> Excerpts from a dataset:
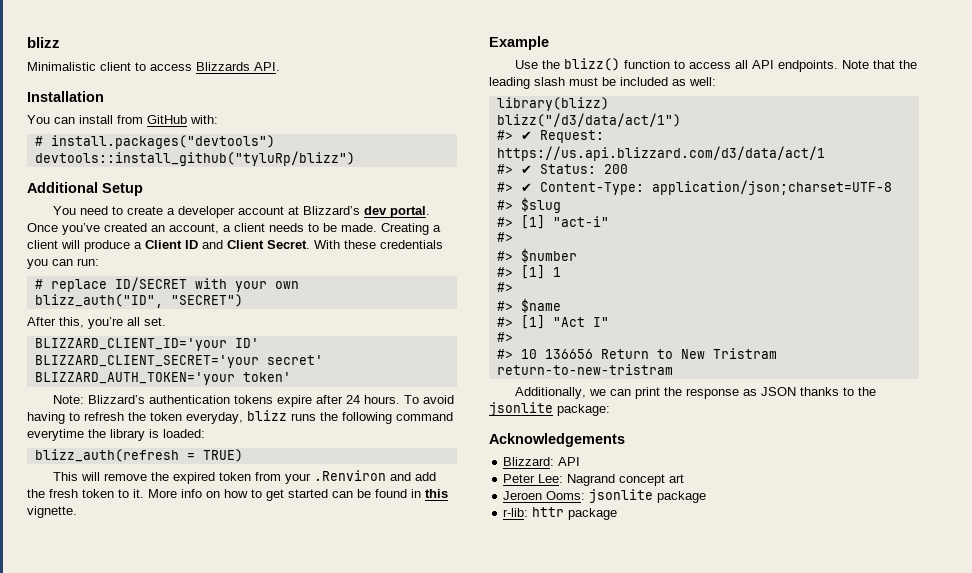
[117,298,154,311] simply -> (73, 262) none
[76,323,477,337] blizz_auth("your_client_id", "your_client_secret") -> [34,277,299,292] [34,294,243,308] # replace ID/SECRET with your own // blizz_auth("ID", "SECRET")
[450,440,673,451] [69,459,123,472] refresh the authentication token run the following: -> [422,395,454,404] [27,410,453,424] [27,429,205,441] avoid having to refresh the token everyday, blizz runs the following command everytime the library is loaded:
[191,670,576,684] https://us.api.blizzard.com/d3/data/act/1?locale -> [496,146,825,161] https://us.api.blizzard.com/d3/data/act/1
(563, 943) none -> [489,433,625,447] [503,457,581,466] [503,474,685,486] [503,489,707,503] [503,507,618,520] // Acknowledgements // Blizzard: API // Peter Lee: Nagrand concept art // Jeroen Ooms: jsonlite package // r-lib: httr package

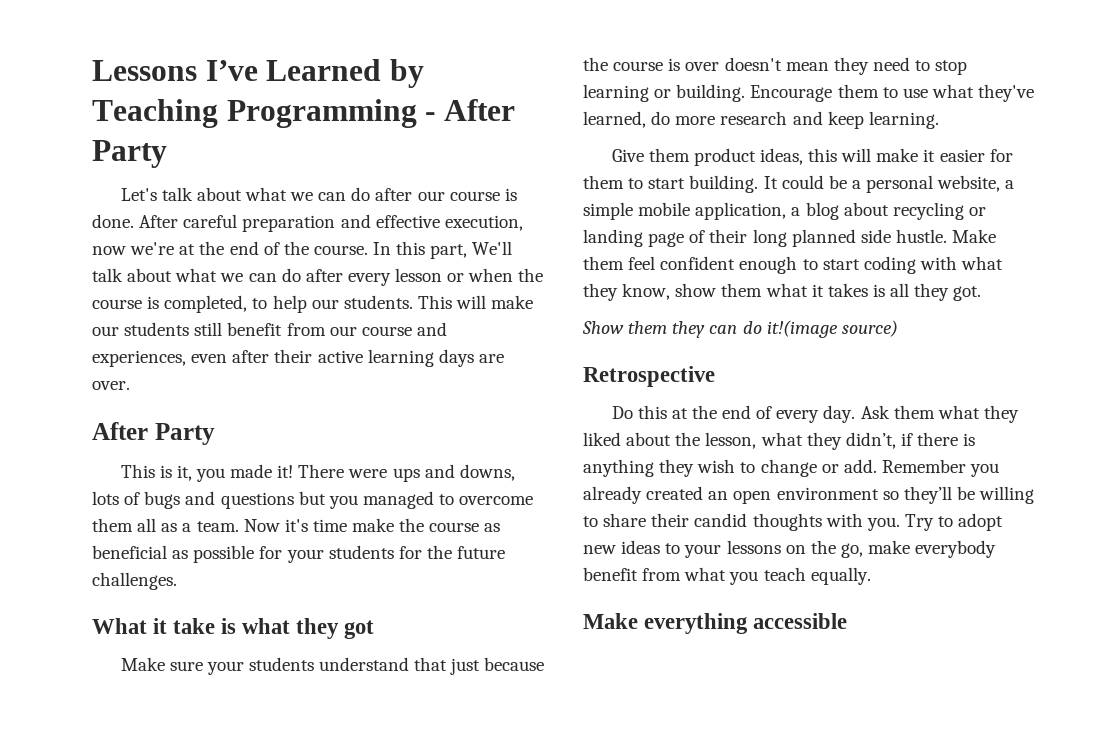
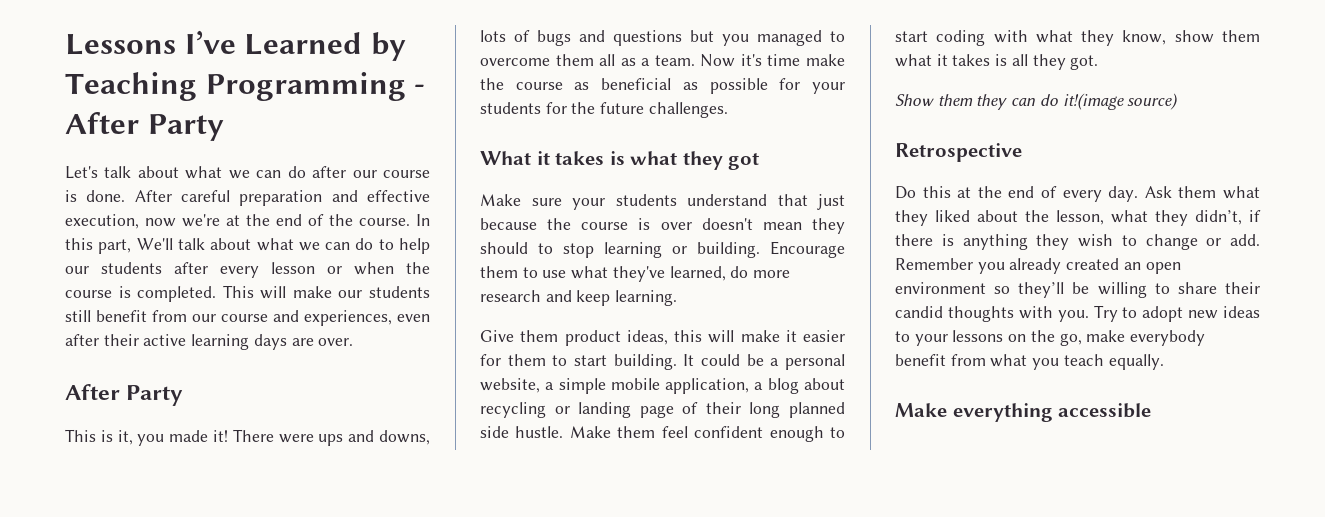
(301, 275) none -> [378,238,431,254] [65,262,162,274] to help our students
[164,295,413,313] completed, to help our students. -> [137,286,217,302] completed.
[173,618,216,634] take -> [555,151,605,165] takes
[872,57,910,71] need -> [480,242,528,254] should

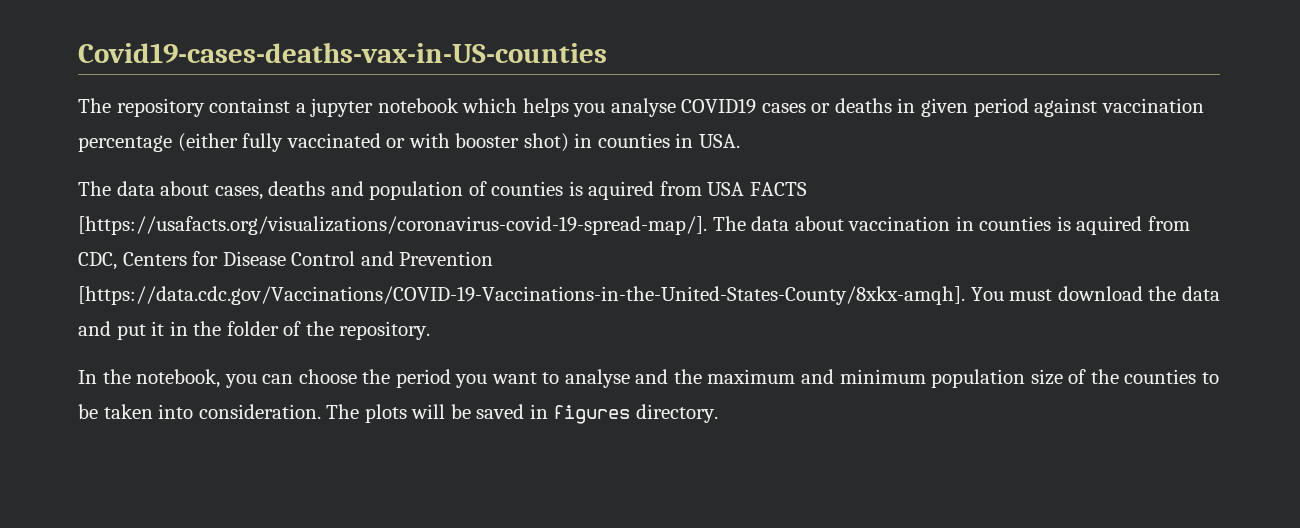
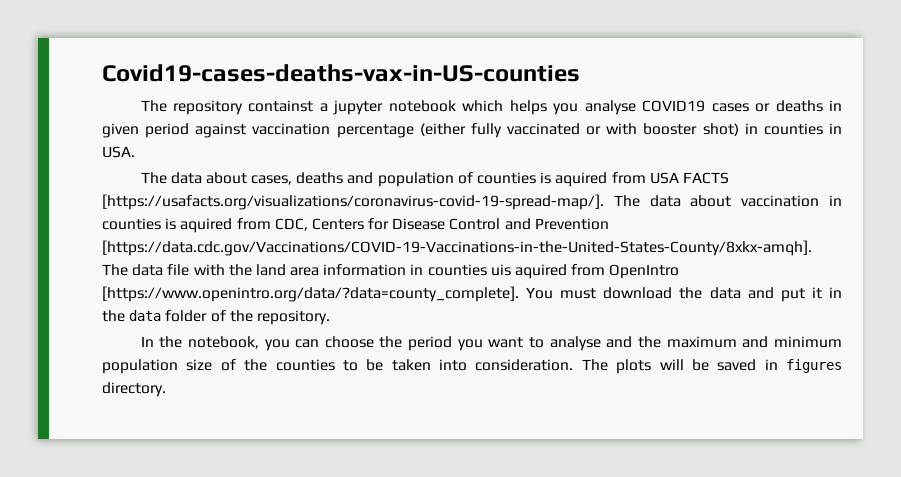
(965, 295) none -> [102,264,680,279] [102,286,519,302] The data file with the land area information in counties uis aquired from OpenIntro [https://www.openintro.org/data/?data=county_complete].
(222, 328) none -> [129,310,162,321] data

> What is needed:
What lines in the entries above hold "students"? Copy every one.

> Solution to this exercise:
(301, 275) none -> [378,238,431,254] [65,262,162,274] to help our students
[164,295,413,313] completed, to help our students. -> [137,286,217,302] completed.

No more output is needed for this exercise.